Подходит, тычется горячим носом в подмышку, трётся о колени, лупит хвостом по ногам. Загребаю рукой шерсть, чешу худую костлявую спину. Затягиваюсь и бросаю в снег недокуренную самокрутку. Обнимаю единственный теперь источник звука в этом проклятом доме. Сгребаю животное в охапку и сваливаю на колени. Боже, как мало она весит! Здоровая псина, а такая тощая. Плачу. Скулю, точно эта собака полчаса назад под окном. В горле стоит ком. Не могу сглотнуть. Сердце сжалось от боли. Немой крик вырывается в глухую тишину.
И снова безмолвие пронзил грохот. В небе заискрились цветные огни. Петарды одна за другой взлетали в высь и разлетались яркими искрами. Стали отчётливее голоса, смех, крики. Собаки подняли вой. Музыка залила пространство.
Моя псина озадаченно подняла на меня свою острую морду.
— Погоди, родная, будет и на нашей улице праздник! Будет! Слышишь! Будет!!!

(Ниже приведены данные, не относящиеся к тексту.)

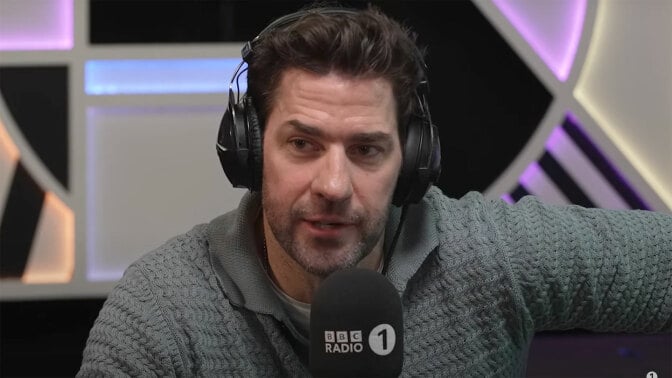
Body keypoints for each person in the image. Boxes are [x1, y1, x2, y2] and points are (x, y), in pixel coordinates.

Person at [78, 5, 672, 377]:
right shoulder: (165, 312)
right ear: (250, 152)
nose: (334, 186)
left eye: (366, 150)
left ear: (413, 160)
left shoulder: (489, 254)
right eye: (303, 144)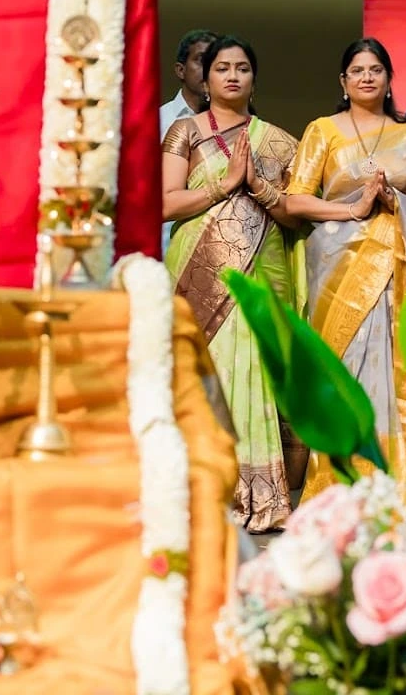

Я сбросила её с рук и заскочила в дом. Оделась, собрала документы, фотографии, письма, спички и припрятанную бутылку водки. Принесла из гаража тряпок, засунула между ставнями, полила спиртом и зажгла. Маленький огонёк стал быстро ползти вверх. Я вылила остатки водки наверх. Окно вспыхнуло точно маленькое солнце. Собака стояла у ворот, не шелохнувшись. Я подобрала с крыльца железную миску – единственное имущество моей псины, открыла калитку и переступила порог.
— Идём же, Чака! Полюбуемся на наш фейерверк в последний раз.
Собака вышла и оглянулась на пылающий домик. Я не могла видеть её глаз, но кажется, с них тоже скатилась в снег слеза…
— Не грусти, Чака! Не стоит… Не стоит грустить и плакать, Чака. ЧАКА!
Я разрыдалась и крепко вцепилась в собаку.
— Поедем к бабушке в Уренгой. Туда, где снег. Туда, Чака, где снег!!!
Выстрелил в небо точно петарда, лист шифера. Собака дёрнулась. Я отпустила её из объятий и поднялась на ноги. Последний раз мы взглянули на пылающий дом и завернули в тёмный тесный переулок. За спиной слышались крики соседей и треск кровли. Мы всё шли, не оборачиваясь. Шли и шли…
А на окне заплакала парафиновыми слезами восковая рождественская птичка и упала замертво в горячее пламя.